Mainers will get a chance to see a touring production of “Rent” on Oct. 28-29 in Portland. Photo by Amy Boyle

The show’s creator, Jonathan Larson, was inspired by his own experiences and other sources, including the 1896 opera “La Boheme,” about the lives of poor young artists in Paris. Larson based “Rent” in New York’s East Village in 1989-90 and drew from his own time as a struggling composer and playwright. He also knew people living with AIDS.

Larson never saw the show’s incredible success. He died of an aneurysm on the day “Rent” was to begin preview performances in 1996. He was 35. Larson’s musical “Tick, Tick … Boom!” – an autobiographical story about an aspiring New York composer – has been made into a film directed by Lin-Manuel Miranda and will be released in theaters and on Netflix in November. The movie was shot by Portland cinematographer Alice Brooks.

“Rent” has been relevant so long, some cast members of the current tour were not born when it first opened. Rayla Garske, 24, plays Joanne Jefferson, an Ivy League-educated lawyer who is in relationship with Maureen Johnson. Maureen is a performance artist and former girlfriend of another character, Mark Cohen, a struggling filmmaker who is the show’s narrator.


Maine fans of “Rent” say the show resonates 25 years later because society is still dealing with many of the same issues, including a public health crisis and the struggle to pay everyday bills. Photo by Amy Boyle

Garske said that in many theaters where the show has played so far, “Rent” has been the first event to be staged at those venues since the pandemic began. So audiences are not only celebrating the stories and songs of “Rent,” but also a return to seeing live theater together.

Plus, “Rent” is a show that is ultimately about people coming together, Garske said.

“You’ve got people of every type and color in the show, it’s very relatable,” said Garske, speaking from Boston, where the tour stopped in mid-October. “It’s so relatable to the times now.”

Michael Tobin, 58, first saw “Rent” on Broadway during its original run.

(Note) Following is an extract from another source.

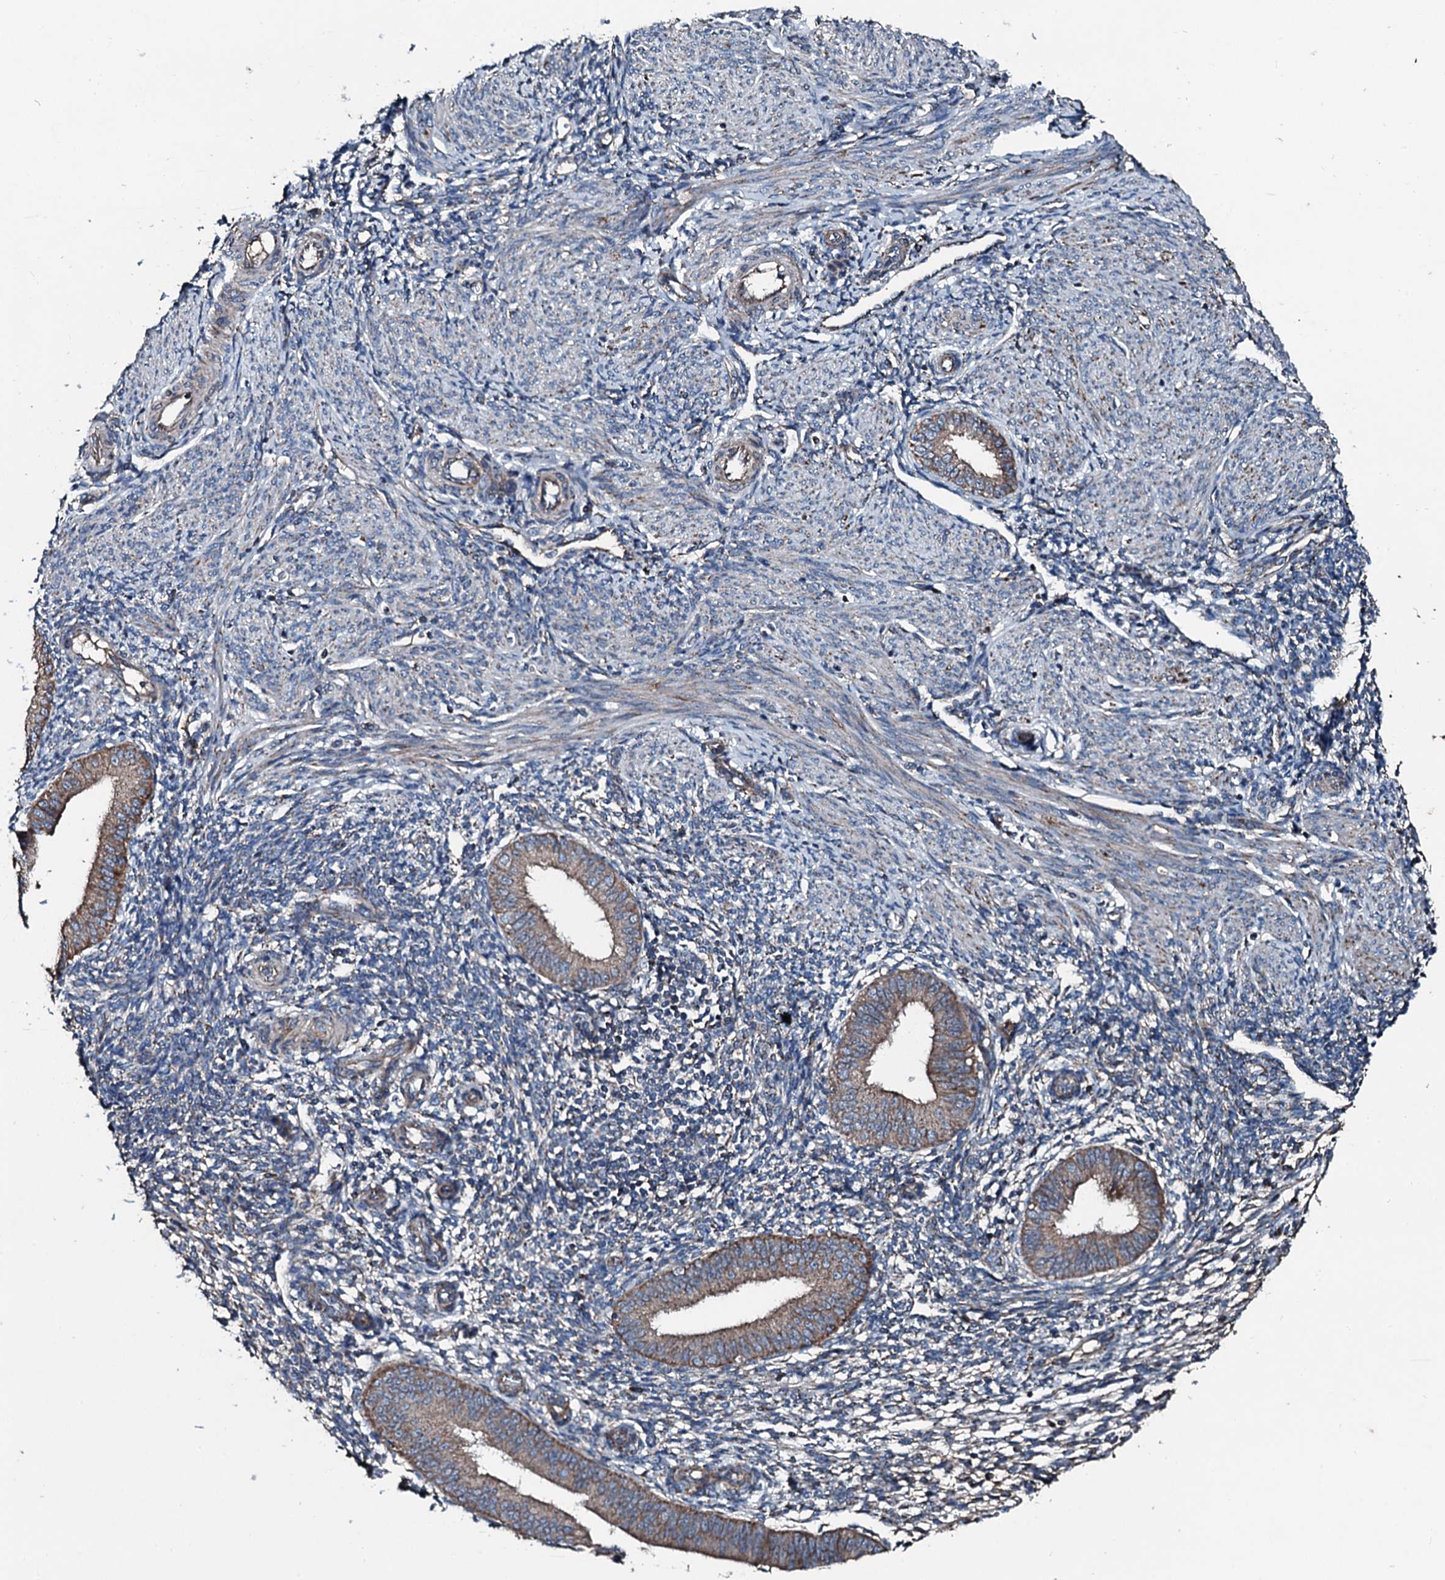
{"staining": {"intensity": "negative", "quantity": "none", "location": "none"}, "tissue": "endometrium", "cell_type": "Cells in endometrial stroma", "image_type": "normal", "snomed": [{"axis": "morphology", "description": "Normal tissue, NOS"}, {"axis": "topography", "description": "Uterus"}, {"axis": "topography", "description": "Endometrium"}], "caption": "This is a image of immunohistochemistry (IHC) staining of unremarkable endometrium, which shows no positivity in cells in endometrial stroma. (Brightfield microscopy of DAB immunohistochemistry at high magnification).", "gene": "ACSS3", "patient": {"sex": "female", "age": 48}}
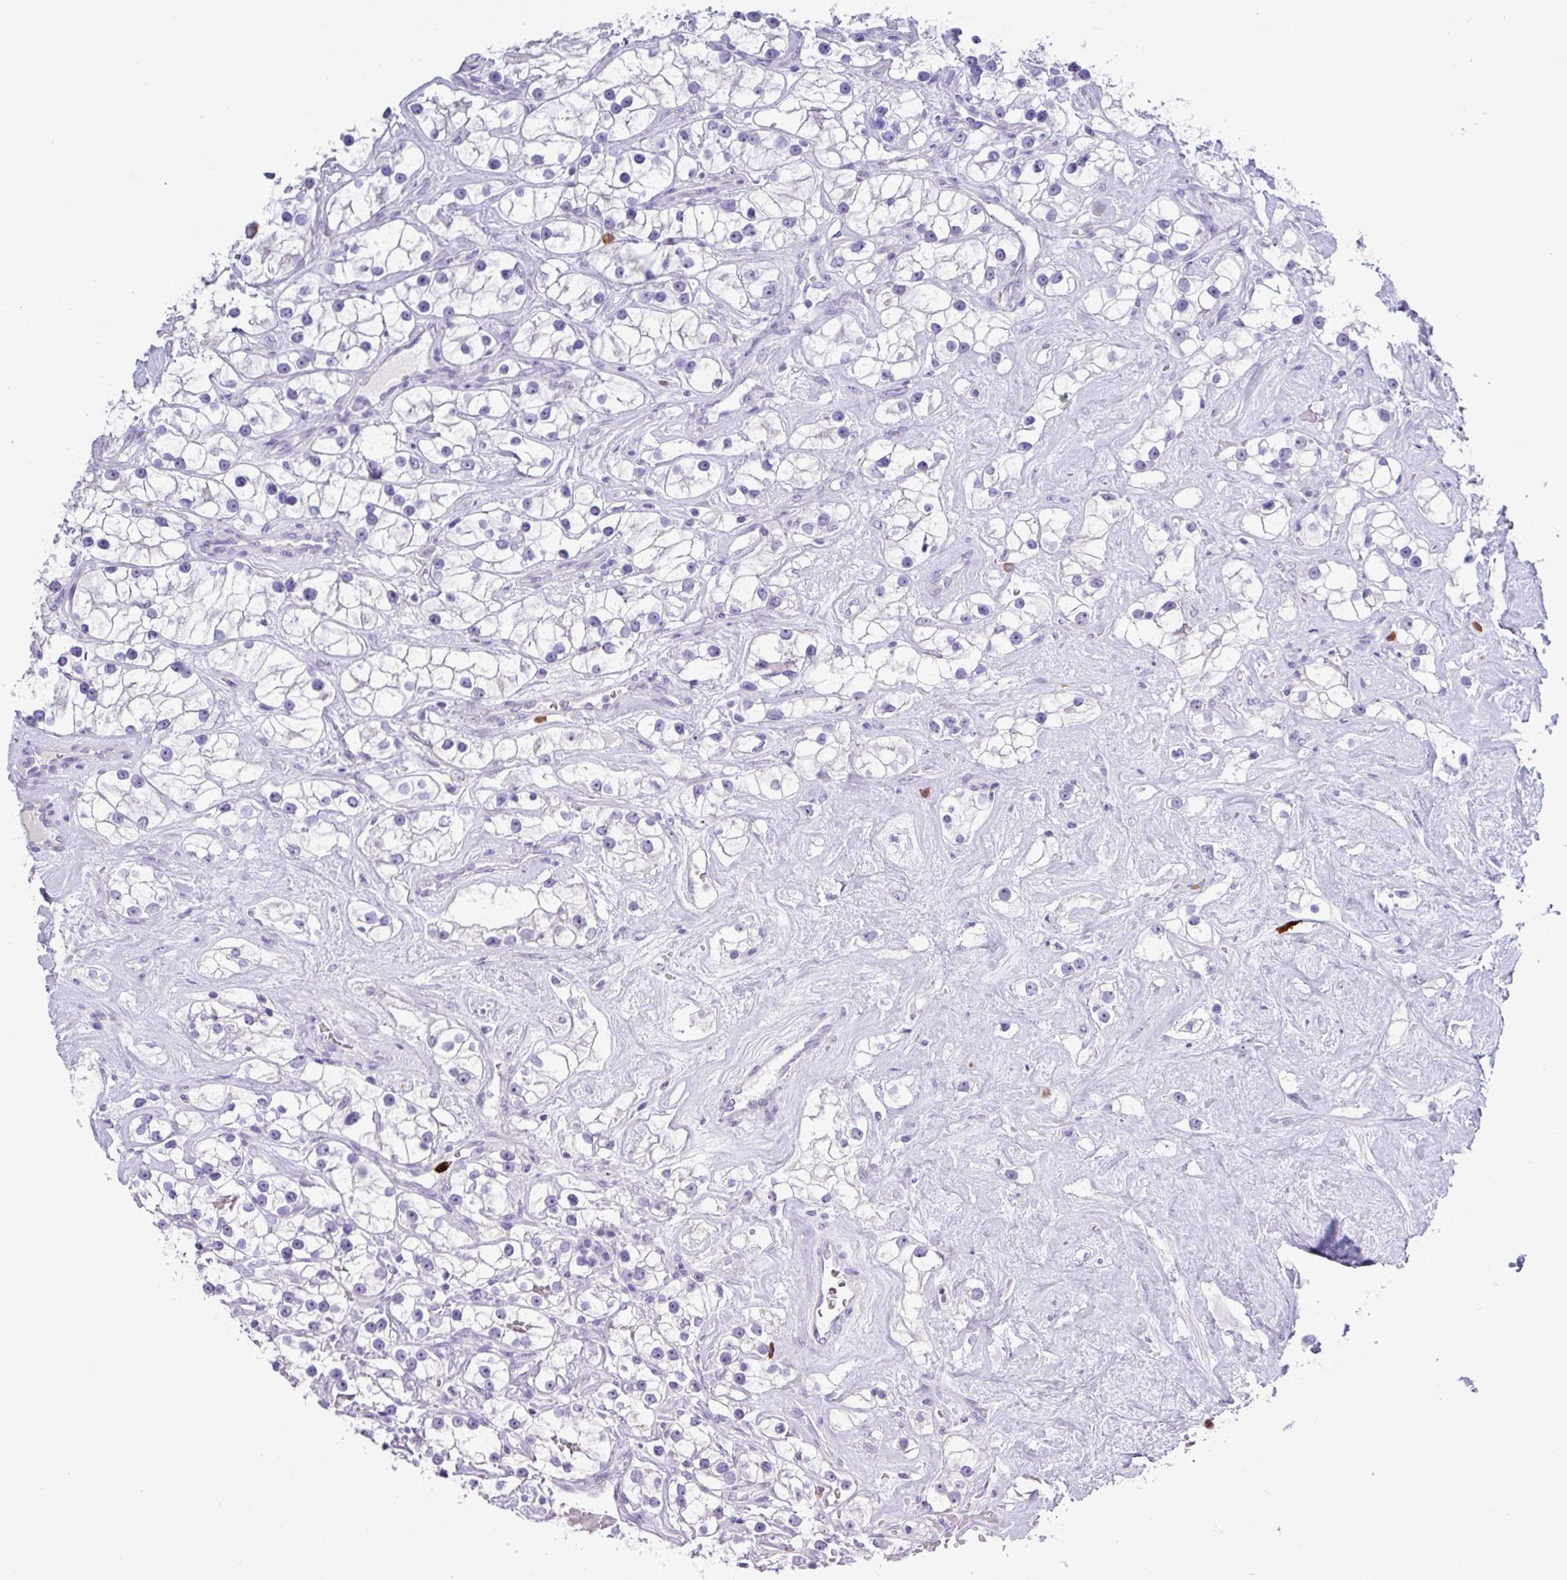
{"staining": {"intensity": "negative", "quantity": "none", "location": "none"}, "tissue": "renal cancer", "cell_type": "Tumor cells", "image_type": "cancer", "snomed": [{"axis": "morphology", "description": "Adenocarcinoma, NOS"}, {"axis": "topography", "description": "Kidney"}], "caption": "IHC of human renal cancer reveals no positivity in tumor cells.", "gene": "MRM2", "patient": {"sex": "male", "age": 77}}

He was one of the so-called “Rent-heads” who waited hours in line for a few $20 tickets made available on show day. As a longtime actor and theater director – he’s currently executive artistic director of Footlights Theatre in Falmouth – Tobin thinks “Rent” was to people in the ’90s what “Hair” was for people in the ’60s. It captured a time and place and spoke to a generation.

Aimee Petrin, executive and artistic director of Portland Ovations, the arts presenter bringing “Rent” to Portland, thinks the show has held up because it rings true with people.

“When it came out, it had a grit to it, it didn’t feel sparkly and polished,” said Petrin. “It spoke to people because of its honesty.”